This Space for Rent

It’s raining, so it must be time for another Orrando ride

Massed randonneurs wait for me to give the preride announcements

The Verboort Flat Tire Extravaganza! (officially the Verboort Sausage Populaire, but I have a long memory for rides that founder on the rocks of many many flats!) was today, so I found myself sitting in the Grand Lodge parking lot at 8am helping sign people in for the loop. When I’d awakened this morning, it was raining and I thought that this would cut down the ridership substantially, but this was apparently the day when all of the bicyclists in the Portland area were going to be out no matter what, and randonneurs were no exception; 44 people had preregistered and most of them showed up, along with enough other people to fill the Grand Lodge parking lot with 59 riders waiting for the 9am starting bell(ow). (so many people showed up that we ran out of pencils for the info questions, we ran out of baggies to keep the cuesheets from getting wet, and we were down to the very last brevet card. We still had a dozen or so cuesheets, but that’s only because many of the riders printed them out themselves from the copies of the VFTE! Orrando page.)

What we (Ed, Theo, and I) had planned for the ride was to have Ed out in Snooseville, Theo at Hillsboro (Longbottoms Coffee, which we had prearranged to have a place for people to sit and chat if they so desired) and then to ride sweep around the rest of the loop, and me at the start and the end. But on Friday Theo decided that he’d rather ride over to Verboort to check people in and leave the riding to me. So, just as we did last year, I rode out after the swarm had departed and made my leisurely way around the loop.

Leisy Road

It wasn’t exactly raining at 9am when everyone left, but it was pretty aggressively coldly misting. And this kept up, in fits and starts, for most of the morning, but finally relented and went away about the time I departed Snooseville for the run down Dairy Creek Road.

But I’m getting ahead of myself.

I wasn’t “riding” – I’d done the workers ride last sunday and already had a brevet card filled out and signed by the organizer (me. I wonder if that will make RUSA blow a gasket?) – but I was following along so that if someone had a disaster (either mechanical or existential) I could offer assistance, fud, or just urge them along.

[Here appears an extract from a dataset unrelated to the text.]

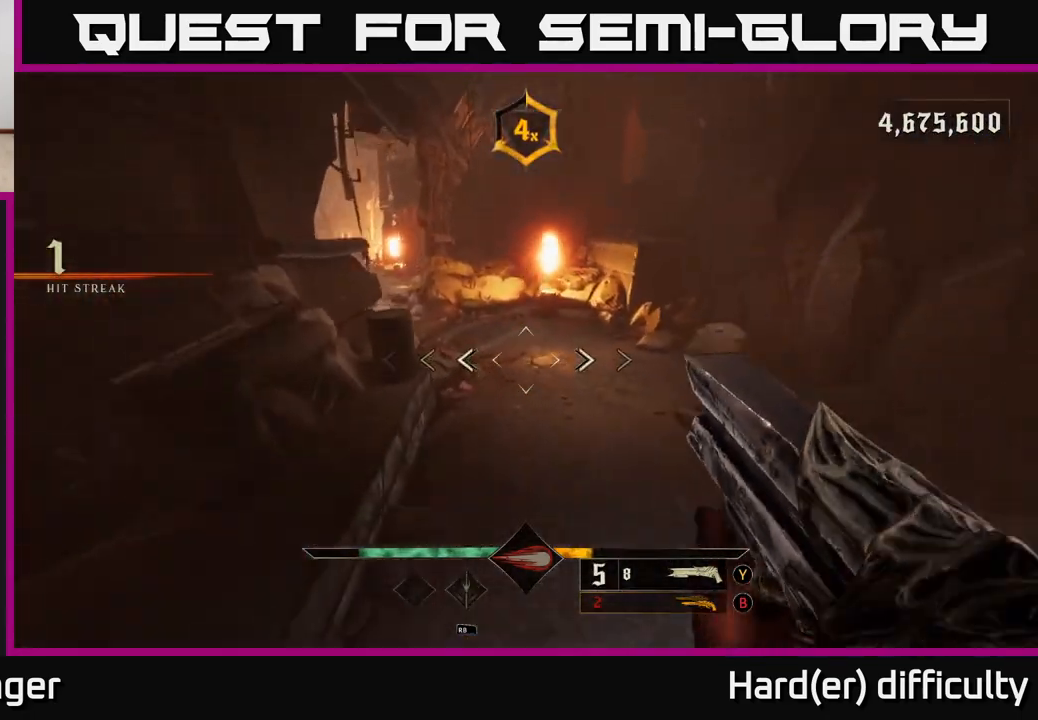
{"buttons": [], "left_stick": "left", "right_stick": "right", "events": [[17, "right_stick", "center"], [33, "left_stick", "up"], [67, "X", "down"], [100, "left_stick", "up-right"], [133, "X", "up"], [300, "right_stick", "right"], [417, "left_stick", "up-left"], [467, "left_stick", "left"]]}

Normally not much (if any) assistance is needed (randonneuring self-selects for bull-headed stubborness and most riders will push themselves along until their arms start falling off, and then reluctantly start thinking about DNFing the whole shebang) but populaires attract new riders who haven’t been brainwashed yet into thinking this is the proper way to do things. But it’s a useful thing to do, and, hey!, it’s another 100km’s worth of riding which is better than a poke in the eye with a sharp stick!

So between Forest Grove and Longbottoms, there weren’t any lost souls; I overran Holden H (he’d stopped to patch a flat tire, but had finished just before I rode by) and followed him at increasing distances into the Longbottoms control (he has a nice little Bike Friday which is capable of an amazing turn of speed – he’s pretty speedy by himself, but he rides the Bike Friday faster than I can keep up) and reached the control at about 10:20(?) after about half the riders had already come and gone (the other half were still in the process of wrapping up and getting ready to go; a couple of people had flats and were in the throes of repairing them.)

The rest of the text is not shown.